Sem nenhum desmérito pelos estudantes de mestrado e doutoramento, que são peças fundamentais no ecossistema científico, os graus académicos qualificam os seus titulares para determinas funções e responsabilidades, e não é aceitável que a principal agência de financiamento científico em Portugal decida agora que, afinal, já não é necessário o grau de doutoramento para liderar uma equipa de investigação. Sigo atentamente as políticas nacionais de investigação em ciência e tecnologia, e não me recordo de ver tão grande disparate.

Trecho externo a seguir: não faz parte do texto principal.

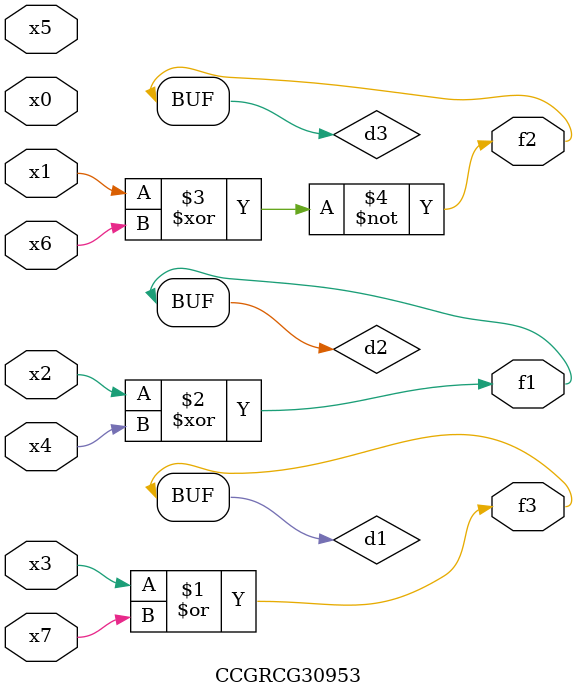
<source format=v>
module CCGRCG30953(
	input x0, x1, x2, x3, x4, x5, x6, x7,
	output f1, f2, f3
);

	wire d1, d2, d3;

	or (d1, x3, x7);
	xor (d2, x2, x4);
	xnor (d3, x1, x6);
	assign f1 = d2;
	assign f2 = d3;
	assign f3 = d1;
endmodule

</source>
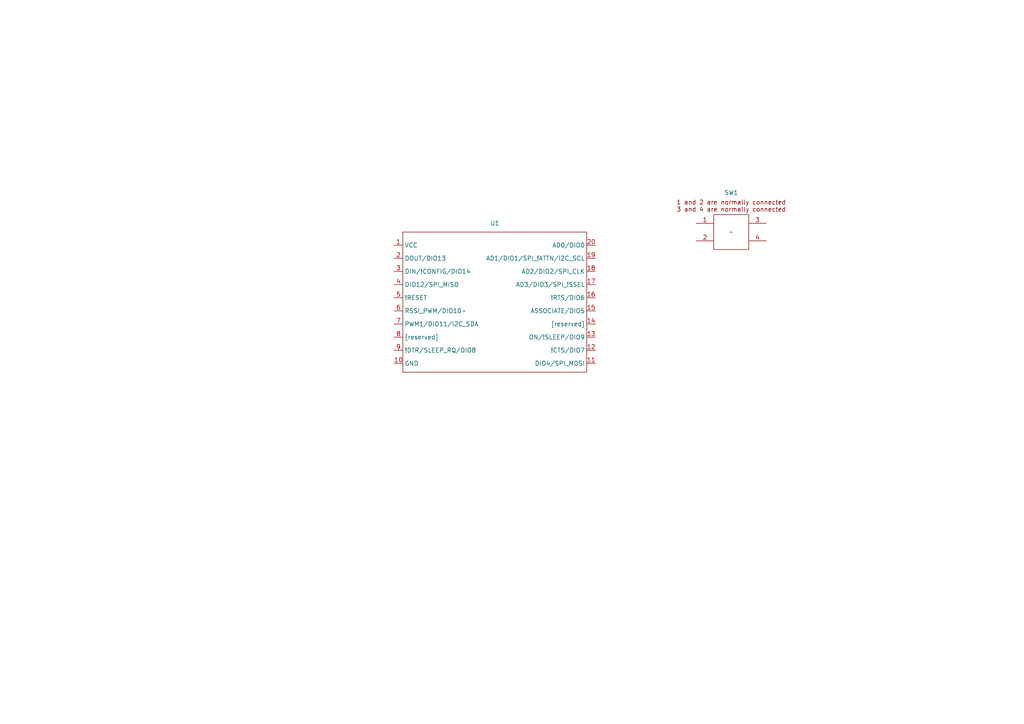
<source format=kicad_sch>
(kicad_sch (version 20230121) (generator eeschema)

  (uuid 015822c6-c951-470e-a7be-7d2443b0aee2)

  (paper "A4")

  


  (symbol (lib_id "XA1E-BV302-R:XA1E-BV302-R") (at 212.09 67.31 0) (unit 1)
    (in_bom yes) (on_board yes) (dnp no) (fields_autoplaced)
    (uuid 0c8c733e-15a0-42cd-bd80-1275df01f1ad)
    (property "Reference" "SW1" (at 212.09 55.88 0)
      (effects (font (size 1.27 1.27)))
    )
    (property "Value" "~" (at 212.09 67.31 0)
      (effects (font (size 1.27 1.27)))
    )
    (property "Footprint" "XA1E-BV302-R:XA1E-BV302-R" (at 212.09 67.31 0)
      (effects (font (size 1.27 1.27)) hide)
    )
    (property "Datasheet" "" (at 212.09 67.31 0)
      (effects (font (size 1.27 1.27)) hide)
    )
    (pin "1" (uuid 51e96c56-39c7-420b-bff5-365cee8e55b3))
    (pin "2" (uuid 0a41cbae-2ba0-4cb7-8e75-345ba92db910))
    (pin "3" (uuid 13f7931a-41c6-4c65-b7a7-1255063b4cf1))
    (pin "4" (uuid cc8b3ffe-2ab3-4072-9b17-c341e52f0fb4))
    (instances
      (project "GR-LRR-ESTOP-PCB"
        (path "/015822c6-c951-470e-a7be-7d2443b0aee2"
          (reference "SW1") (unit 1)
        )
      )
    )
  )

  (symbol (lib_id "XB3-24AST-J:XB3-24AST-J") (at 143.51 87.63 0) (unit 1)
    (in_bom yes) (on_board yes) (dnp no) (fields_autoplaced)
    (uuid 4d8e17dd-5b1d-4e5b-aa18-8544eac27aae)
    (property "Reference" "U1" (at 143.51 64.77 0)
      (effects (font (size 1.27 1.27)))
    )
    (property "Value" "~" (at 134.62 90.17 0)
      (effects (font (size 1.27 1.27)))
    )
    (property "Footprint" "XB3-24AST-J:XB3-24AST-J" (at 134.62 90.17 0)
      (effects (font (size 1.27 1.27)) hide)
    )
    (property "Datasheet" "" (at 134.62 90.17 0)
      (effects (font (size 1.27 1.27)) hide)
    )
    (pin "1" (uuid de7c3bfd-473e-4fc4-b022-b6afb910b6b6))
    (pin "10" (uuid 057ba34c-fb97-4f5e-9b9c-4264b342740a))
    (pin "11" (uuid a5665729-d348-40a1-91e7-9868255f6f6b))
    (pin "12" (uuid ea0f47e6-f3a0-4933-9139-1df072f47f28))
    (pin "13" (uuid 0a8566dd-c811-4b40-b7de-eef99e473296))
    (pin "14" (uuid 1c3749d2-6da3-4c4e-a8cf-cd4bcc10084f))
    (pin "15" (uuid b12e71c7-3b24-4e00-a2d6-9a70e37f032a))
    (pin "16" (uuid a53a4927-0787-484b-817a-67e7a6441b23))
    (pin "17" (uuid 2e0326f1-b3d2-416b-885f-be714d3b0570))
    (pin "18" (uuid 2d79a055-6fe1-4107-b74e-c8411db9b47e))
    (pin "19" (uuid 3420bd6a-b6ec-4d9d-ab16-cd2ad5f7371a))
    (pin "2" (uuid 04ae1071-b4be-448d-9de9-b278e88c7c16))
    (pin "20" (uuid da6facae-14c4-435e-9539-fbf46479db8e))
    (pin "3" (uuid 21b9883b-7fff-4416-a87f-553d9d67e84f))
    (pin "4" (uuid 49ede2ea-2558-4380-a09f-fb12889eed82))
    (pin "5" (uuid 7f3136b3-f9b3-464c-bb24-8dd718520a74))
    (pin "6" (uuid 9c9f6081-4cd5-4416-822b-bb85cb8ec39c))
    (pin "7" (uuid 9f988028-572a-4662-b5de-6bd07ce31ff1))
    (pin "8" (uuid a43e1d42-0756-4a14-b879-f916e7de7119))
    (pin "9" (uuid d8361fc8-4991-43b7-8028-26ec1b6ba27a))
    (instances
      (project "GR-LRR-ESTOP-PCB"
        (path "/015822c6-c951-470e-a7be-7d2443b0aee2"
          (reference "U1") (unit 1)
        )
      )
    )
  )

  (sheet_instances
    (path "/" (page "1"))
  )
)

</source>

Para além de ser um grande contrassenso (então não se pretendia limitar o número de candidaturas?), é evidencia de uma falta de rigor nestes processos. É que o próprio regulamento em vigor da FCT, no seu artigo 6, define claramente que “o investigador responsável do projecto possua, ou venha a possuir, um vínculo laboral com a instituição ou que titule de uma bolsa de pós-doutoramento”. Logo, não é compreensível como a FCT pode considerar que um não doutorado possa ser o investigador responsável de uma candidatura. Disto só se pode tirar uma de duas conclusões: ou estamos perante um caso crasso de incompetência e desconhecimento das regras e leis nacionais, ou então estamos a tentar subverter, muito sorrateiramente, as regras com o único objectivo de se tentar beneficiar alguns interesses instalados. Em qualquer um dos casos, a situação é grave, e espera-se que seja corrigida atempadamente. A Associação Nacional dos Investigadores em Ciência e Tecnologia (ANICT) já enviou dois ofícios à FCT sobre este assunto, até agora, ainda sem resposta.